Storm-time Large-Scale Birkeland Currents: Salient Dynamics in Grand Challenge Events

Tuesday, 15 December 2015: 13:55
2016 (Moscone West)
Haje Korth1, Brian J Anderson1, Colin L Waters2 and Robin J Barnes1, (1)The Johns Hopkins University Applied Physics Laboratory, Laurel, MD, United States, (2)University of Newcastle, Callaghan, Australia
The Active Magnetosphere and Planetary Electrodynamics Response Experiment (AMPERE) provides continuous global observations of Birkeland currents on a 10 minute cadence. During geomagnetic storms, currents intensify to over 15 MA, are dynamic both in intensity and distribution, and exhibit features not discernible in statistical analyses.
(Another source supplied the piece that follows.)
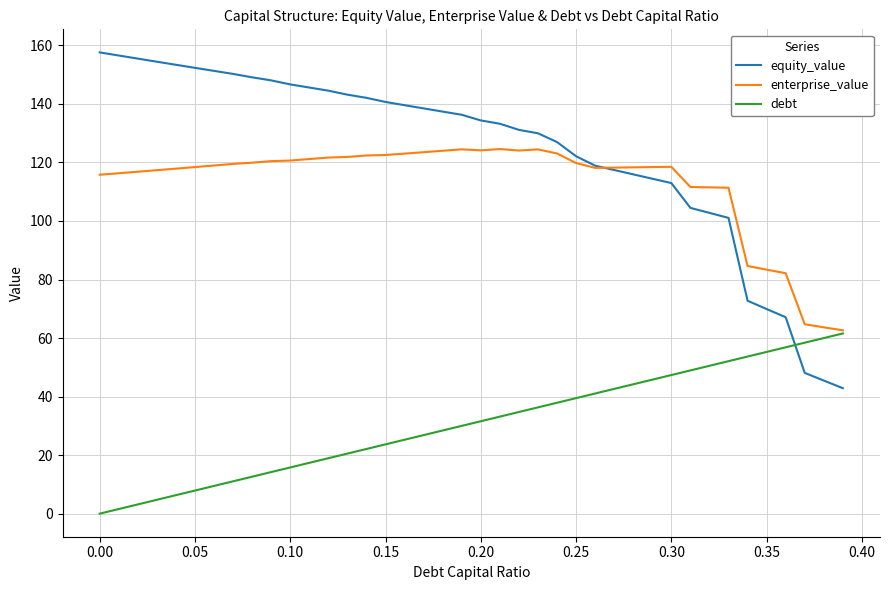

What is the greatest value displayed?

157.6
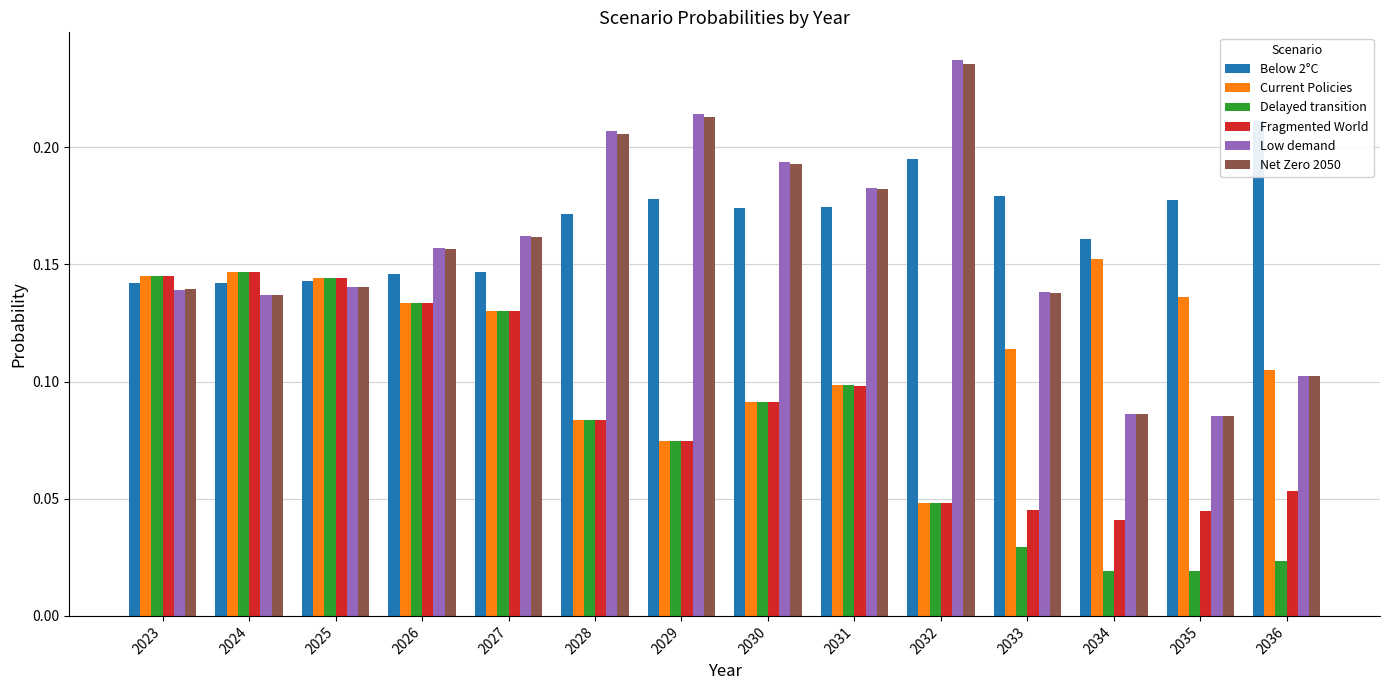

List the labels in order of Net Zero 2050 value, largest first.

2032, 2029, 2028, 2030, 2031, 2027, 2026, 2025, 2023, 2033, 2024, 2036, 2034, 2035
For all of the subject grand challenge storms, AMPERE data reveal a number of novel phenomena illustrating the profound dynamics of the storm-time system. Storm-time onsets associated with shock arrivals are often very prompt and lead to dramatic surges in total current from 1 MA to over 5 MA in less than 20 minutes. The current surges occur predominantly on the dayside at high latitudes prior to any ring current or auroral expansions, indicating that neutral density upwelling is often driven independently of ring current or auroral zone intensifications. Rapid reconfigurations of the currents with IMF BY reversals within the sheath structures of coronal mass ejections (CMEs) are also common. This implies that convection of ionospheric density patches over the polar cap may be quite complex, particularly during the early phase of geomagnetic storms related to the CME sheath passage. The 3 September 2012 storm exhibited intense driving with classic quasi-stable Region 1 and 2 currents spanning 55 to 70 degrees magnetic latitude for over 10 hours at the beginning of the day, corresponding to stable southward IMF prior to shock arrival at noon on that day. The shock arrival and IMF southward intensification led to further expansion of the currents below 50 degrees magnetic latitude and to episodic surges in currents on the nightside, which is unique to storms. The resulting current structure showed multiple large-scale alternations in downward-upward-downward-upward direction that often occurs during intense, sustained driving during strong storms.